The thrust was enough to banish the woozy feeling of zero gee. Jamie felt almost normal by the time the shuttlecraft settled down on the dusty concrete landing pad at Armstrong Spaceport.

“Here on the Moon you are now in one-sixth of normal terrestrial gravity,” the safety video warned. “Please use extreme caution when walking or moving about. Weighted boots are available at the visitors’ center for a nominal rental fee.”

Neither Jamie nor Vijay bothered with the boots. They headed out of the shuttlecraft in the slow shuffling strides they both remembered from earlier visits to the Moon. Other passengers stumbled and staggered in the low gravity.

They rode the automated electric bus through the long tunnel that connected the spaceport to the city proper. It looked like an oversized golf cart, roofless, with ten rows of double seats. Jamie used his pocket phone to pull up a map of Selene and locate the hotel.

“This place has grown, even in the few years since I was here,” he said, showing Vijay the labyrinth of tunnels that made up the underground community.

“People come up here to retire,” she said. “The low gravity and all that.”

All that meant escaping from Earth’s problems, Jamie knew: from the crime and poverty and the disastrous flooding and climate changes that racked the world.

“Pretty expensive retirement,” he muttered.

“The rich always run away,” Vijay said. “They use their money to insulate them from troubles.”
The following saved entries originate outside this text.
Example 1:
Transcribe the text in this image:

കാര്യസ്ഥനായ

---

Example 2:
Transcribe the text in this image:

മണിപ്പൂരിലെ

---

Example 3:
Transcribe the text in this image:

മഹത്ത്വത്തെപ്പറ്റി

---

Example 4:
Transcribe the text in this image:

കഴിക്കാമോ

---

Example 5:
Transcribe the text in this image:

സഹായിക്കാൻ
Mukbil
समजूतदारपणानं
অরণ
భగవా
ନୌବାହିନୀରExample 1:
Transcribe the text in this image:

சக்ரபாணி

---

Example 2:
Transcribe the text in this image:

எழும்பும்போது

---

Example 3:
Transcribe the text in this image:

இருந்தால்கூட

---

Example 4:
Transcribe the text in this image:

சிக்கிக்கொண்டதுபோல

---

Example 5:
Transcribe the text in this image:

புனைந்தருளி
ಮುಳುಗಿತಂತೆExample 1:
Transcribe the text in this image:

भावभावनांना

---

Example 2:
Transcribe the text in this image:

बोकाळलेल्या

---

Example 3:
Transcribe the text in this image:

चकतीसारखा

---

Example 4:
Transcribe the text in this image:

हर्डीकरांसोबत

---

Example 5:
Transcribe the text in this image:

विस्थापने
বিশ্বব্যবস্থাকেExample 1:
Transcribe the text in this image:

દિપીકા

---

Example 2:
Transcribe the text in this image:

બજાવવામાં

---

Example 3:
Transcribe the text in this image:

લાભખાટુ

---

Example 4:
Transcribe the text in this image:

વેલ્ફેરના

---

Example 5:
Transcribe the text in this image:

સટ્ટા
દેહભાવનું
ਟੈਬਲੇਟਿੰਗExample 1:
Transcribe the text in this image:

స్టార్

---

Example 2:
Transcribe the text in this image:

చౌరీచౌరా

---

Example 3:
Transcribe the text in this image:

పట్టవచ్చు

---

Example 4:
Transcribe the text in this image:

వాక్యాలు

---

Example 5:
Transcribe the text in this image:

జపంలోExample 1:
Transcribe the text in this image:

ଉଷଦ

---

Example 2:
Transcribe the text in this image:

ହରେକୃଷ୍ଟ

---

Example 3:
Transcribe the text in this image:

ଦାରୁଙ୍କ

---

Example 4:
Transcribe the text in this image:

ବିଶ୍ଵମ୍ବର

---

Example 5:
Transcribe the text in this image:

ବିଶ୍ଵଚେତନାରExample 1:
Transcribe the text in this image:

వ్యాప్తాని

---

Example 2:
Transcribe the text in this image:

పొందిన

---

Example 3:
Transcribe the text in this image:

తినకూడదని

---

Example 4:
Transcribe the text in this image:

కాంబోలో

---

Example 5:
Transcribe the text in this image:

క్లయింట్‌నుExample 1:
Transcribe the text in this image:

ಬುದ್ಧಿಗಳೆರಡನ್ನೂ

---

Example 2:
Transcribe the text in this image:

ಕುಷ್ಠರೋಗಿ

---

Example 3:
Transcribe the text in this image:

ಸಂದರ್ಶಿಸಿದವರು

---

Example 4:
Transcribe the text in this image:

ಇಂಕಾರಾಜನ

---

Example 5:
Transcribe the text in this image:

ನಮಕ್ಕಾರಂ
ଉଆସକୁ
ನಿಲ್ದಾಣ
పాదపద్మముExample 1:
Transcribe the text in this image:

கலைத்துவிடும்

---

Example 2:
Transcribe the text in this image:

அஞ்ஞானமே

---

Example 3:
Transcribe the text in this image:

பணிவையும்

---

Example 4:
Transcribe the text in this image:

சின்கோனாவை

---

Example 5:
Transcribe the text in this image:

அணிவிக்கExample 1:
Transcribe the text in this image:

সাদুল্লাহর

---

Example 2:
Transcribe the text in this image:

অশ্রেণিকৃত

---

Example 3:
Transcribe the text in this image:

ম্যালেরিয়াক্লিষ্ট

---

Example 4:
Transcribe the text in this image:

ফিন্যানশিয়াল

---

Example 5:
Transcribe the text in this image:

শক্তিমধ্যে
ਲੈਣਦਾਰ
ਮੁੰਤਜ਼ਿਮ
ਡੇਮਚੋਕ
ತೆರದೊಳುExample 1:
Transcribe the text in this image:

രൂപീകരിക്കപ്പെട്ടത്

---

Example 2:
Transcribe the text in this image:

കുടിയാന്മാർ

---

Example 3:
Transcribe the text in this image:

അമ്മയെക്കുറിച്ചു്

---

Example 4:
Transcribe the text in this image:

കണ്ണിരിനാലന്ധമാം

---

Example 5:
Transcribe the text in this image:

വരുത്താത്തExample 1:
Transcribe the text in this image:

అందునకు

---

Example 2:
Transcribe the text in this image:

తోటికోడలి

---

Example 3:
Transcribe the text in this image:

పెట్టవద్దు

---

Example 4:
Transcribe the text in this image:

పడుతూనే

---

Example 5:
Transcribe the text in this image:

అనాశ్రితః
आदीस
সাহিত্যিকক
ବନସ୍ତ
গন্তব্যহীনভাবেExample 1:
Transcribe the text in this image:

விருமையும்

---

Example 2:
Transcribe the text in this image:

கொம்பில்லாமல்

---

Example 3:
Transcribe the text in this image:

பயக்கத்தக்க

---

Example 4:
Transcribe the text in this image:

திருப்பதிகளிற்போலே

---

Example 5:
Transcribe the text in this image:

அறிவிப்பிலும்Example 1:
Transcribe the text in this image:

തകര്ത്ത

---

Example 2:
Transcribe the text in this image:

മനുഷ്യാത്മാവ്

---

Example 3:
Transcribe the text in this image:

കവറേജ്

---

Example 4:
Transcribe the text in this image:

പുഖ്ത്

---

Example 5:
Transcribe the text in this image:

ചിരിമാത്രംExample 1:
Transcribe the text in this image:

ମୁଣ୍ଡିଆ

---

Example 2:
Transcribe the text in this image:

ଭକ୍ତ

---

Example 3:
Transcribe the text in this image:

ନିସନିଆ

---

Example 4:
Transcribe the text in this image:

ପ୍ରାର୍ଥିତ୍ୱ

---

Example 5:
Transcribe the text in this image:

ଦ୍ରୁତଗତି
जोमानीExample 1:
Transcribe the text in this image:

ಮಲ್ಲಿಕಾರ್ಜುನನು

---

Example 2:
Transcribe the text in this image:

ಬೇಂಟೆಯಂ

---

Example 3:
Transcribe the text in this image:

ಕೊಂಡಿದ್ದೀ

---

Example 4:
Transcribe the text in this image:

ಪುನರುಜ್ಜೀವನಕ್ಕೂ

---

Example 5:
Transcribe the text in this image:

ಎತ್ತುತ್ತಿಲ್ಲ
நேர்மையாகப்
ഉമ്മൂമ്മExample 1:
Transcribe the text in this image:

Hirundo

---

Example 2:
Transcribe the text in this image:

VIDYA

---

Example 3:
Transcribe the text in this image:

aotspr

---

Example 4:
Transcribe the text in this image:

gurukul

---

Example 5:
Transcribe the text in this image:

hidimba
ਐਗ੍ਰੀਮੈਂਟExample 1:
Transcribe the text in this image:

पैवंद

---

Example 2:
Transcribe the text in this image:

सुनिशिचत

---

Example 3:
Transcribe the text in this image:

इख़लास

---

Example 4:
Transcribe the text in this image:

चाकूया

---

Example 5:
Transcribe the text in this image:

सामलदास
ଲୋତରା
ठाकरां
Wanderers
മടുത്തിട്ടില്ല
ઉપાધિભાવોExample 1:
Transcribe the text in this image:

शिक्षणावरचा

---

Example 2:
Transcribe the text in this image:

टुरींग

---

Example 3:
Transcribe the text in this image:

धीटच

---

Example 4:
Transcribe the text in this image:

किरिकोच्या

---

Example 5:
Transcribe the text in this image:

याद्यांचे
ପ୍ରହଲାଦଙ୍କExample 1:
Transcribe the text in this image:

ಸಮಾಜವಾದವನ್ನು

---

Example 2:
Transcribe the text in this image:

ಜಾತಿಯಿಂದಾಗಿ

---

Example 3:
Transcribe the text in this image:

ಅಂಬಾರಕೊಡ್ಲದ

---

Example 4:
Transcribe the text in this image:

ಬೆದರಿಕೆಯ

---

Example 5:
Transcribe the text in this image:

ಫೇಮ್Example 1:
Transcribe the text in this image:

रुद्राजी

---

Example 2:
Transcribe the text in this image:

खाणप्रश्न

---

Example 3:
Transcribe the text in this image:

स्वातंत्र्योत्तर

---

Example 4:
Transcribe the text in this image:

Is that what we’re doing? Jamie asked himself silently as the bus rolled smoothly, quietly through the shadowy tunnel. Running away to Mars? No, he immediately answered. We’re exploring a new world, we’re searching for new knowledge. Which is why the fundamentalists hate us.

“I don’t know if I could live in these tunnels,” Vijay said. “Not full time.”

“Aussies do,” Jamie said. “In Coober Pedy.”

“The opal mines,” she murmured. Then she added, “But they can go up on the surface any time they want.”

Jamie said, “There’s the Grand Plaza, under the dome. Plenty of trees and greenery up there. They even have a swimming pool.”

Nodding, Vijay murmured, “Still…”

By the time they reached their hotel room, guided by the electronic maps on the corridor walls, their two travel bags were already on the king-sized bed.

Jamie glanced at his wristwatch. “Hungry? It’s just about dinnertime.”

“Let’s unpack first,” she suggested.

It didn’t take long. Soon they were walking up the gently sloping ramp that led to the hotel’s restaurant. There were no stairs in Selene: too tricky for newcomers to the low lunar gravity.

“This is lovely,” Vijay said once they were seated at a small table. The restaurant was almost full, but the patrons’ conversations were quiet, muted. Soft music purred from the speakers set into the ceiling, something classical that sounded vaguely familiar to Jamie. Human waiters in dark jackets moved among the tables, together with flat-topped little robots that carried the food and drinks.

“Big day tomorrow.” Vijay smiled brightly, trying to make it sound cheerful.

“Right,” Jamie agreed. Inwardly he wondered what it was going to be like seeing Edith again.